[Opening Supplied information section]

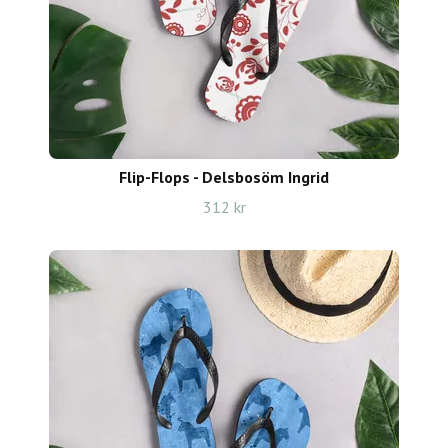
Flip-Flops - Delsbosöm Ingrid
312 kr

[Closing Supplied information section]
[Opening Supplied information section]

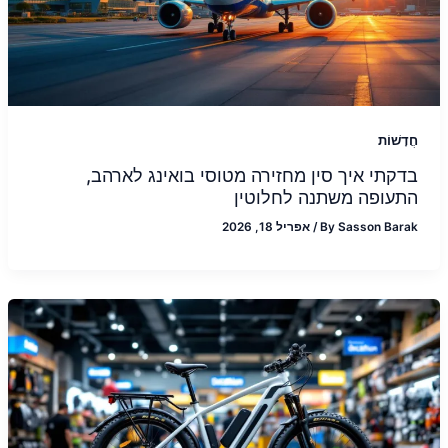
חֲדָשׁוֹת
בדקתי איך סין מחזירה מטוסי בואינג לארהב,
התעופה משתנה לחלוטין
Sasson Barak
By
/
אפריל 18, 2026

[Closing Supplied information section]
[Opening Supplied information section]

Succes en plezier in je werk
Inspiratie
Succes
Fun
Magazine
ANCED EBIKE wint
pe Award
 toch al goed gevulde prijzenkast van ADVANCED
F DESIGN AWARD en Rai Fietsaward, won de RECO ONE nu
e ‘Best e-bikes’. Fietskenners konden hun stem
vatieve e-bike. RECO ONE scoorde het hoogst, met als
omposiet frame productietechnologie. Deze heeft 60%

[Closing Supplied information section]

Task |
Print the part of the records that opens with the line containing "Succes en plezier in je werk" and closes with the line containing "omposiet frame productietechnologie.", keeping every line identical to the original.

Answer for the task |
Succes en plezier in je werk
Inspiratie
Succes
Fun
Magazine
ANCED EBIKE wint
pe Award
 toch al goed gevulde prijzenkast van ADVANCED
F DESIGN AWARD en Rai Fietsaward, won de RECO ONE nu
e ‘Best e-bikes’. Fietskenners konden hun stem
vatieve e-bike. RECO ONE scoorde het hoogst, met als
omposiet frame productietechnologie. Deze heeft 60%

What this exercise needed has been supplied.